■ **DATA TO USE**
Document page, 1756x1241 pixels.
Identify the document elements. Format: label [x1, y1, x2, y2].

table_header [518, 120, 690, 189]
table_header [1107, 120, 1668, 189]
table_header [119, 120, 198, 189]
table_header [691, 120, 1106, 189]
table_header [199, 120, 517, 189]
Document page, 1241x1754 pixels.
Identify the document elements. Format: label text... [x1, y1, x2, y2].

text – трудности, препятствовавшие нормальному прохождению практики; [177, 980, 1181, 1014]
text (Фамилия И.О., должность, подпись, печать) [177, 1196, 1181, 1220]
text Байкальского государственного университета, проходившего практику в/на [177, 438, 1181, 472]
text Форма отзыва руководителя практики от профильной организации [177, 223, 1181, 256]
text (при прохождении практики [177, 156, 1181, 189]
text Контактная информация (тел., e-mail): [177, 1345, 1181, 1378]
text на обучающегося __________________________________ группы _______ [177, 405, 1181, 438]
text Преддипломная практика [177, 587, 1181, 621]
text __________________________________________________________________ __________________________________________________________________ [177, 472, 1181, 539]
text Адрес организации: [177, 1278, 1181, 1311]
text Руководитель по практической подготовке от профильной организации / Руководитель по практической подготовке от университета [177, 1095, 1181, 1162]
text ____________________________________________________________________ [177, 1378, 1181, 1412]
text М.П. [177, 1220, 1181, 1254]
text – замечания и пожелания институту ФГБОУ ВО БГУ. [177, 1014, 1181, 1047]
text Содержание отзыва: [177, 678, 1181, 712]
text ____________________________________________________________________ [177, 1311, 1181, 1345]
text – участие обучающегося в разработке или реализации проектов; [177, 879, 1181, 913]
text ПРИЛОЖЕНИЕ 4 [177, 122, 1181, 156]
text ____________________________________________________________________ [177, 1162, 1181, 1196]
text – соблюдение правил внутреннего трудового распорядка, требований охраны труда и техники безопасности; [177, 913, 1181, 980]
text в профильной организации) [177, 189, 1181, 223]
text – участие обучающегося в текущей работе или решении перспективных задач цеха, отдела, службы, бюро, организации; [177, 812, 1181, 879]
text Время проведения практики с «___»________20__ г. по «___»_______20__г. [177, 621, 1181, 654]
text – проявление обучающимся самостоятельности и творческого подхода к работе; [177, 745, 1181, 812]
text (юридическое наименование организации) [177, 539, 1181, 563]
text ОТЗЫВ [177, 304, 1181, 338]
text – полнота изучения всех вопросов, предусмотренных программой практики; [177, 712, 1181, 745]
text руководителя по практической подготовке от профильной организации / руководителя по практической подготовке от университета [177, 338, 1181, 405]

■ **TASK DIRECTIONS**
Repeat the material word for word.

■ **ANSWER TO THIS TASK**
Document page, 1756x1241 pixels.
Identify the document elements. Format: label [x1, y1, x2, y2].

table_header [518, 120, 690, 189]
table_header [1107, 120, 1668, 189]
table_header [119, 120, 198, 189]
table_header [691, 120, 1106, 189]
table_header [199, 120, 517, 189]
Document page, 1241x1754 pixels.
Identify the document elements. Format: label text... [x1, y1, x2, y2].

text – трудности, препятствовавшие нормальному прохождению практики; [177, 980, 1181, 1014]
text (Фамилия И.О., должность, подпись, печать) [177, 1196, 1181, 1220]
text Байкальского государственного университета, проходившего практику в/на [177, 438, 1181, 472]
text Форма отзыва руководителя практики от профильной организации [177, 223, 1181, 256]
text (при прохождении практики [177, 156, 1181, 189]
text Контактная информация (тел., e-mail): [177, 1345, 1181, 1378]
text на обучающегося __________________________________ группы _______ [177, 405, 1181, 438]
text Преддипломная практика [177, 587, 1181, 621]
text __________________________________________________________________ __________________________________________________________________ [177, 472, 1181, 539]
text Адрес организации: [177, 1278, 1181, 1311]
text Руководитель по практической подготовке от профильной организации / Руководитель по практической подготовке от университета [177, 1095, 1181, 1162]
text ____________________________________________________________________ [177, 1378, 1181, 1412]
text М.П. [177, 1220, 1181, 1254]
text – замечания и пожелания институту ФГБОУ ВО БГУ. [177, 1014, 1181, 1047]
text Содержание отзыва: [177, 678, 1181, 712]
text ____________________________________________________________________ [177, 1311, 1181, 1345]
text – участие обучающегося в разработке или реализации проектов; [177, 879, 1181, 913]
text ПРИЛОЖЕНИЕ 4 [177, 122, 1181, 156]
text ____________________________________________________________________ [177, 1162, 1181, 1196]
text – соблюдение правил внутреннего трудового распорядка, требований охраны труда и техники безопасности; [177, 913, 1181, 980]
text в профильной организации) [177, 189, 1181, 223]
text – участие обучающегося в текущей работе или решении перспективных задач цеха, отдела, службы, бюро, организации; [177, 812, 1181, 879]
text Время проведения практики с «___»________20__ г. по «___»_______20__г. [177, 621, 1181, 654]
text – проявление обучающимся самостоятельности и творческого подхода к работе; [177, 745, 1181, 812]
text (юридическое наименование организации) [177, 539, 1181, 563]
text ОТЗЫВ [177, 304, 1181, 338]
text – полнота изучения всех вопросов, предусмотренных программой практики; [177, 712, 1181, 745]
text руководителя по практической подготовке от профильной организации / руководителя по практической подготовке от университета [177, 338, 1181, 405]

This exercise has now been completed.